Dia juga menyampaikan doa untuk Sumatra serta harapan agar Indonesia dapat pulih cepat dan menemukan titik keseimbangan antara manusia dan alam.
Maudy turut mengajak para pemimpin untuk hadir dan mengambil langkah tegas menghadapi persoalan yang ia sebut sebagai situasi mendesak dan kompleks.
Namun unggahan tersebut justru semakin memicu diskusi setelah warganet menilai waktu speak up Maudy muncul tepat setelah gelombang kritik keras di Threads terhadap dirinya.
"Demi branding ya kak, tapi gapapa sih tetep bermanfaat," cibir seorang warganet yang menilai timing unggahan Maudy sebagai bentuk pencitraan.

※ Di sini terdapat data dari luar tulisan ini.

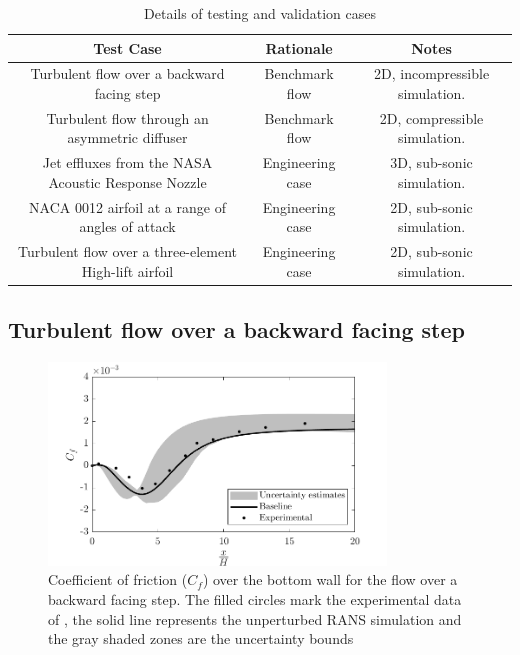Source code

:\begin{table}
\caption{\label{tab:vandv_cases} Details of testing and validation cases}
\begin{center}
\begin{tabular}{ccc}
Test Case& Rationale& Notes \\\hline
Turbulent flow over a backward facing step& Benchmark flow& 2D, incompressible simulation.\\
Turbulent flow through an asymmetric diffuser& Benchmark flow& 2D, compressible simulation.\\
Jet effluxes from the NASA Acoustic Response Nozzle& Engineering case & 3D, sub-sonic simulation.\\
NACA 0012 airfoil at a range of angles of attack& Engineering case& 2D, sub-sonic simulation.\\
Turbulent flow over a three-element High-lift airfoil& Engineering case& 2D, sub-sonic simulation.\\
\end{tabular}
\end{center}
\end{table}

\subsection{Turbulent flow over a backward facing step}



\begin{figure}
\centering
\includegraphics[width=0.8\textwidth]{code/image_gen/backstep/images/backstep_cf_bot.png}
\caption{Coefficient of friction ($C_f$) over the bottom wall for the flow over a backward facing step. The filled circles mark the experimental data of \cite{driver1985}, the solid line represents the unperturbed RANS simulation and the gray shaded zones are the uncertainty bounds\label{fig:backstep_cf}}
\end{figure}

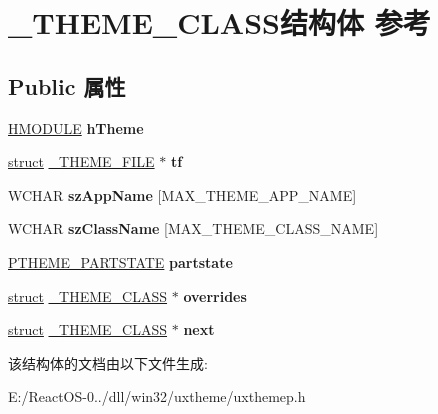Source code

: \hypertarget{struct___t_h_e_m_e___c_l_a_s_s}{}\section{\+\_\+\+T\+H\+E\+M\+E\+\_\+\+C\+L\+A\+S\+S结构体 参考}
\label{struct___t_h_e_m_e___c_l_a_s_s}
\subsection*{Public 属性}
\begin{DoxyCompactItemize}
\item 
\mbox{\label{struct___t_h_e_m_e___c_l_a_s_s_a3210efa1126baf5b95ccee8b205ede63}} 
\hyperlink{interfacevoid}{H\+M\+O\+D\+U\+LE} {\bfseries h\+Theme}
\item 
\mbox{\label{struct___t_h_e_m_e___c_l_a_s_s_a5f35af0057b9c99172e4612df8c72a8b}} 
\hyperlink{interfacestruct}{struct} \hyperlink{struct___t_h_e_m_e___f_i_l_e}{\+\_\+\+T\+H\+E\+M\+E\+\_\+\+F\+I\+LE} $\ast$ {\bfseries tf}
\item 
\mbox{\label{struct___t_h_e_m_e___c_l_a_s_s_abdf1e04a3c7a5ffc1dd15e9d42a00938}} 
W\+C\+H\+AR {\bfseries sz\+App\+Name} \mbox{[}M\+A\+X\+\_\+\+T\+H\+E\+M\+E\+\_\+\+A\+P\+P\+\_\+\+N\+A\+ME\mbox{]}
\item 
\mbox{\label{struct___t_h_e_m_e___c_l_a_s_s_af685b94b59ee98509580f24e93e2205a}} 
W\+C\+H\+AR {\bfseries sz\+Class\+Name} \mbox{[}M\+A\+X\+\_\+\+T\+H\+E\+M\+E\+\_\+\+C\+L\+A\+S\+S\+\_\+\+N\+A\+ME\mbox{]}
\item 
\mbox{\label{struct___t_h_e_m_e___c_l_a_s_s_ac18c863dfb29ea80293aee5a6f2041a2}} 
\hyperlink{struct___t_h_e_m_e___p_a_r_t_s_t_a_t_e}{P\+T\+H\+E\+M\+E\+\_\+\+P\+A\+R\+T\+S\+T\+A\+TE} {\bfseries partstate}
\item 
\mbox{\label{struct___t_h_e_m_e___c_l_a_s_s_a7437e192904b8d0023298d33ee854fdc}} 
\hyperlink{interfacestruct}{struct} \hyperlink{struct___t_h_e_m_e___c_l_a_s_s}{\+\_\+\+T\+H\+E\+M\+E\+\_\+\+C\+L\+A\+SS} $\ast$ {\bfseries overrides}
\item 
\mbox{\label{struct___t_h_e_m_e___c_l_a_s_s_aed3086c80ebc29c4a6133f4c0e7d79a9}} 
\hyperlink{interfacestruct}{struct} \hyperlink{struct___t_h_e_m_e___c_l_a_s_s}{\+\_\+\+T\+H\+E\+M\+E\+\_\+\+C\+L\+A\+SS} $\ast$ {\bfseries next}
\end{DoxyCompactItemize}


该结构体的文档由以下文件生成\+:\begin{DoxyCompactItemize}
\item 
E\+:/\+React\+O\+S-\/0../dll/win32/uxtheme/uxthemep.\+h\end{DoxyCompactItemize}
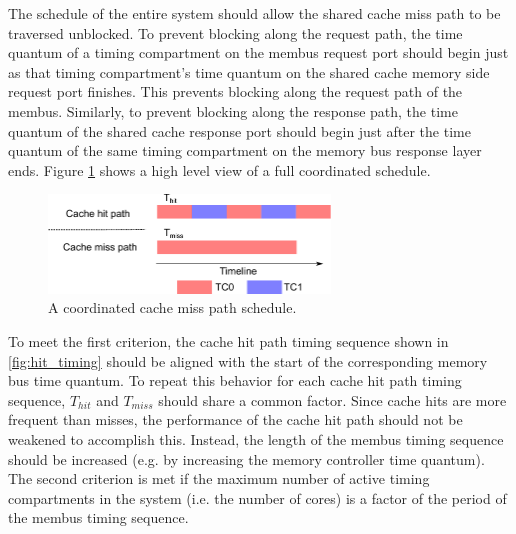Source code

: The schedule of the entire system should allow the shared cache miss path to be 
traversed unblocked.
To prevent blocking along the request path, the time quantum of a timing 
compartment on the membus request port should begin just as that timing 
compartment's time quantum on the shared cache memory side request port 
finishes. This prevents blocking along the request path of the membus.
Similarly, to prevent blocking along the response path, the time quantum of the 
shared cache response port should begin just after the time quantum of the same 
timing compartment on the memory bus response layer ends. Figure 
\ref{fig:coordination}
shows a high level view of a full coordinated schedule.

\begin{figure}
    \begin{center}
        \includegraphics[width=2.9475in]{figs/coordination.pdf}
        \caption{A coordinated cache miss path schedule.}
        \label{fig:coordination}
    \end{center}
\end{figure}

To meet the first criterion, the cache hit path timing sequence shown in 
\ref{fig:hit_timing} should be aligned with the start of the corresponding 
memory bus time quantum. To repeat this behavior for each cache hit path timing 
sequence, $T_{hit}$ and $T_{miss}$
should share a common factor. Since cache hits are more frequent than misses, 
the performance of the cache hit path should not be weakened to accomplish 
this. Instead, the length of the membus timing sequence should be increased 
(e.g. by increasing the memory controller time quantum). The second criterion 
is met if the maximum number of active timing compartments in the system (i.e.  
the number of cores) is a factor of the period of the membus timing sequence.
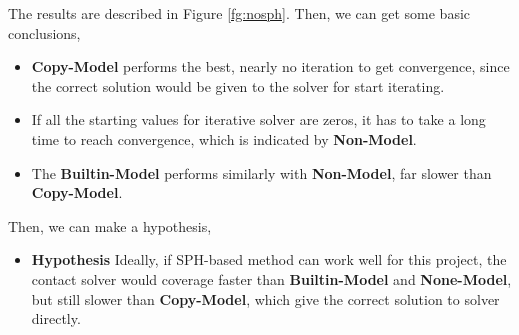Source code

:     The results are described in Figure \ref{fg:nosph}. Then, we can get some basic conclusions,
    \begin{itemize}
        \item \textbf{Copy-Model} performs the best, nearly no iteration to get convergence, since the correct solution would be given to the solver for start iterating.
        \item If all the starting values for iterative solver are zeros, it has to take a long time to reach convergence, which is indicated by \textbf{Non-Model}.
        \item The \textbf{Builtin-Model} performs similarly with \textbf{Non-Model}, far slower than \textbf{Copy-Model}.
    \end{itemize}
    Then, we can make a hypothesis,
    \begin{itemize}
        \item \textbf{Hypothesis} Ideally, if SPH-based method can work well for this project, the contact solver would coverage faster than \textbf{Builtin-Model} and \textbf{None-Model}, but still slower than \textbf{Copy-Model}, which give the correct solution to solver directly.
    \end{itemize}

"Seriously??!! Setelah kena rujak baru speak up, seminggu??!! Tapi ya udahlah ya," tulis pengguna lain yang mengomentari keterlambatan respons tersebut.
Warganet lain mengaitkannya dengan unggahan yang membuat bintag film Perahu Kertas tersebut dihujat habis-habisan.
"Abis dirujak netizen, baru posting, sama pattern-nya pas demo kemarin, anyway ayo Maudy bantu suara-suara rakyat tapak," tulisnya.
Hujatan terhadap Maudy sebelumnya memuncak di Threads ketika sejumlah akun menyebut dirinya tone deaf karena tidak menyinggung bencana meski aktif berbicara tentang isu nasional lain.
Salah satu komentar keras berbunyi bahwa Maudy hanya tampil estetis dan tidak peka terhadap isu mendesak meski pernah menjadi Speaker G20 dan penerima beasiswa LPDP.
Kritik itu menyebut bahwa Maudy hanya bergerak ketika publik mulai mendesak sehingga membuat warganet mempertanyakan konsistensinya terkait isu lingkungan dan kemanusiaan.
Ada pula warganet yang menilai pidato Maudy selalu template dan tidak menunjukkan kecerdasan luar biasa seperti branding yang selama ini melekat pada dirinya.
Namun di tengah kritik tersebut, sebagian memberikan pembelaan dengan menyebut mungkin Maudy telah membantu secara nyata tanpa mengumumkannya di media sosial.
Warganet itu menilai banyak orang suka koar-koar tanpa tindakan nyata dan mengingatkan bahwa tidak semua kontribusi harus diumumkan sebagai konsumsi publik.
Komentar pembela tersebut juga menyinggung bahwa pencitraan justru lebih sering dilakukan oleh figur publik yang gemar memamerkan aksi di lokasi bencana.